The code of the simulation
I am just starting with the robotics toolbox myself, so I am not sure about all the options, but if you want two IK solutions to be similar, I think you should set one as the q0 argument for the other. (And also the first IK call should probably get some joint pose as q0, maybe your previous or starting robot pose?)
IK in general is nondeterministic - in the case of a UR, there are up to 8 solutions for a reachable end effector pose, equivalent to a combination of 3 binary choices: shoulder right/left, elbow up/down, wrist in/out (names may be inaccurate for corner cases). So you cannot expect to get a solution similar to a certain one if you don't give it any hint to do so.
As explained by @jr-b-reiterer . Inverse kinematics may have multiple solutions (8 in your UR5 case).
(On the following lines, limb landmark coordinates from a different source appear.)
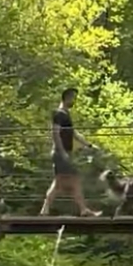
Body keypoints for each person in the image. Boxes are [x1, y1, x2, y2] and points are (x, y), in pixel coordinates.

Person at [40, 87, 100, 216]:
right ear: (66, 98)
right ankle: (83, 210)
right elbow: (55, 134)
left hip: (64, 153)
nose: (74, 100)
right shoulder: (58, 113)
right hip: (60, 153)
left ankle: (45, 209)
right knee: (73, 180)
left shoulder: (66, 114)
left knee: (58, 183)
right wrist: (62, 153)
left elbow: (74, 133)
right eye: (73, 98)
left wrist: (88, 145)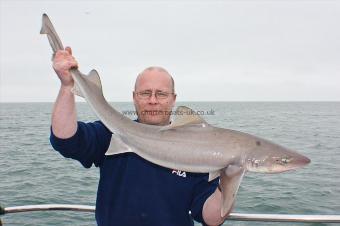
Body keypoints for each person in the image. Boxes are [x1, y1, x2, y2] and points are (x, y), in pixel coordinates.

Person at [50, 47, 229, 226]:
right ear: (134, 97)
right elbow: (65, 140)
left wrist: (228, 180)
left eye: (161, 94)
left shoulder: (196, 149)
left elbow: (210, 218)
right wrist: (67, 86)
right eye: (145, 93)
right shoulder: (111, 133)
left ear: (173, 99)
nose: (153, 100)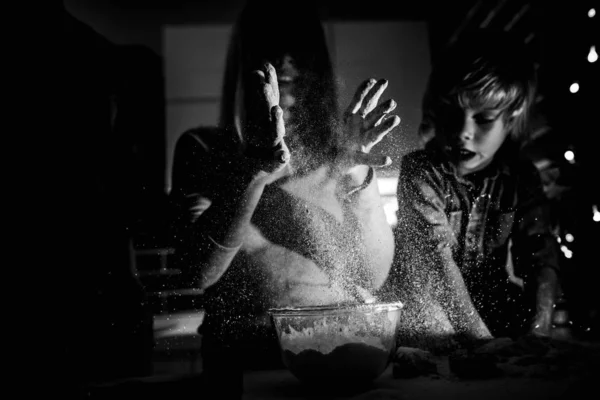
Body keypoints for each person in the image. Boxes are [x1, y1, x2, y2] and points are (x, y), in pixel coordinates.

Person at [168, 0, 401, 396]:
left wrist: (356, 171)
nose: (288, 62)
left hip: (346, 359)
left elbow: (371, 276)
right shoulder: (206, 149)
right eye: (272, 48)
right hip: (244, 367)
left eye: (301, 50)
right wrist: (253, 173)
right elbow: (197, 270)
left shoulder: (340, 155)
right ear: (246, 64)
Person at [385, 29, 561, 350]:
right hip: (427, 303)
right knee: (422, 329)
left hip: (490, 302)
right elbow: (436, 264)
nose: (463, 131)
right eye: (453, 113)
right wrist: (483, 343)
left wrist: (539, 332)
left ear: (511, 120)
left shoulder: (521, 177)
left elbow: (539, 255)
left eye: (484, 119)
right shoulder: (422, 170)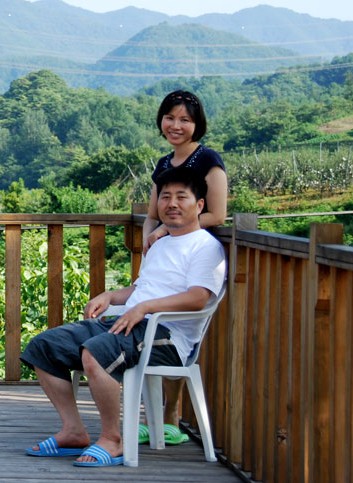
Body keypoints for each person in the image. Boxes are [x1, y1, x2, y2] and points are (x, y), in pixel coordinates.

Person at [20, 167, 226, 467]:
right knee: (45, 346)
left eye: (182, 197)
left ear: (200, 205)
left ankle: (112, 440)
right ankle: (74, 431)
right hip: (132, 321)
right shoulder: (161, 243)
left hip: (168, 337)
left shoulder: (207, 247)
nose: (171, 203)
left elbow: (199, 298)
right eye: (165, 197)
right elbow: (140, 288)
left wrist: (144, 308)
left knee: (97, 351)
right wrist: (110, 296)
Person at [142, 89, 227, 444]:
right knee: (145, 324)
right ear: (161, 120)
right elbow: (150, 215)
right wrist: (149, 241)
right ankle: (153, 416)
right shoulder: (163, 164)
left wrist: (169, 229)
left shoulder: (209, 159)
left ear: (197, 124)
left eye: (185, 119)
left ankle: (171, 415)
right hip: (164, 256)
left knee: (177, 329)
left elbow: (217, 214)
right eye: (170, 118)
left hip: (193, 254)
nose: (176, 125)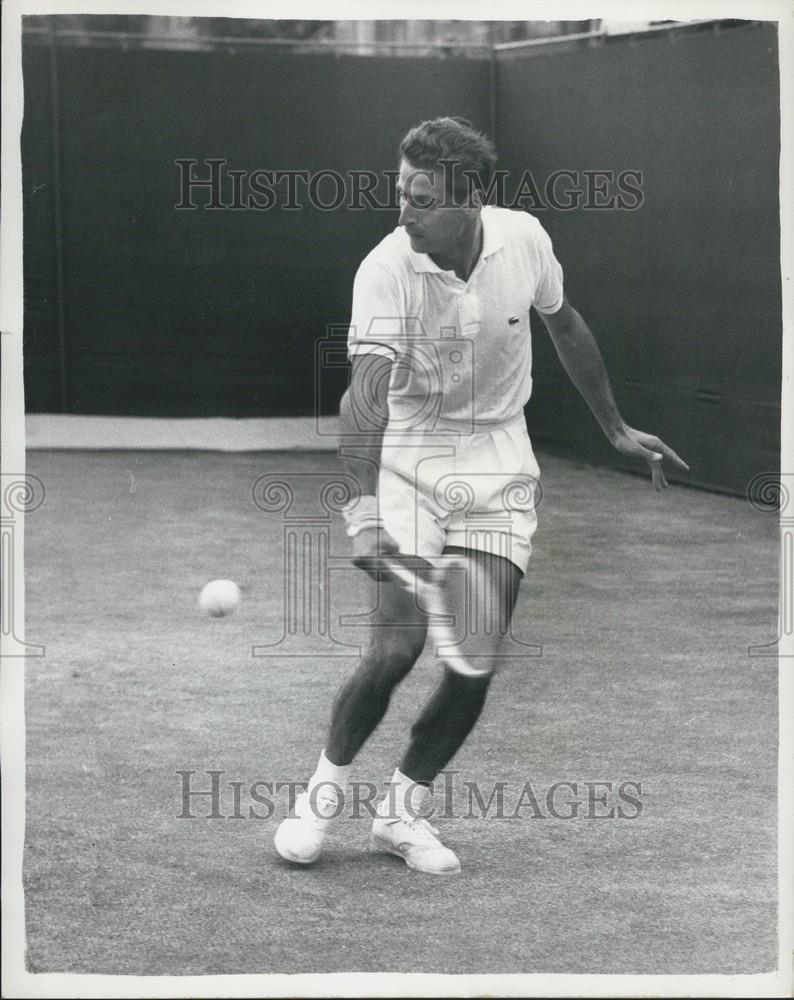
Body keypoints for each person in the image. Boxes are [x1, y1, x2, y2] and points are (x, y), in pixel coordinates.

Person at [274, 116, 687, 874]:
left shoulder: (524, 240)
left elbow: (565, 324)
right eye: (400, 192)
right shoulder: (386, 269)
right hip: (408, 455)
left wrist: (616, 427)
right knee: (397, 650)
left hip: (500, 456)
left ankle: (400, 816)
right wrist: (362, 515)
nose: (403, 213)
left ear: (472, 201)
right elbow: (363, 401)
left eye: (422, 199)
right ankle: (320, 796)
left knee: (474, 661)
Witch solution is returned on numerical methods (like ikineLM ) depends on some seed value usually called q0. If you don't specify this q0 value it will choose it randomly and thus your solution is gonna be different each time you run the same code. This is what induces your change in configuration (aka: my joint solution is now very far and my robot makes a huge movement to go between two nearby poses).
To solve this you should use this q0 value so the ikine function returns the same result.
More so, if your q0 value is closer to the solution you are looking for then your chances to get that searched solution are higher!
So for instance in your case :
solution_pre_grasp, succes =ik_LM(pre_grasp_pose)
solution_grasp, succes = ik_LM(grasp_pose, q0 = solution_pre_grasp)
but again here the same question still persist for the 1st call of the ik_LM function
i imagine your robot starts at some configuration (this is usually called home) lets say q_home.
solution_pre_grasp, succes =ik_LM(pre_grasp_pose,q0=q_home)
solution_grasp, succes = ik_LM(grasp_pose, q0 = solution_pre_grasp)
WARNING! : if some singularity is present and the algorithm fails to return a solution when using your specified q0 it may retry to perform the inverse kinematics using some random q0 this time and thus potentially changing the configuration of your solution. i believe you can control this behavior by setting some search limit parameter.
And with respect to this change in behavior between operating systems i think that maybe you are just using a different version of the toolbox without knowing. Maybe the mac and windows version don't initialize q0 randomly, maybe they set them to some arbitrary fixed value like q0 = [0,0,0,0,0,0] and so their behavior is deterministic compared to the Linux version. that would explain the change of behavior.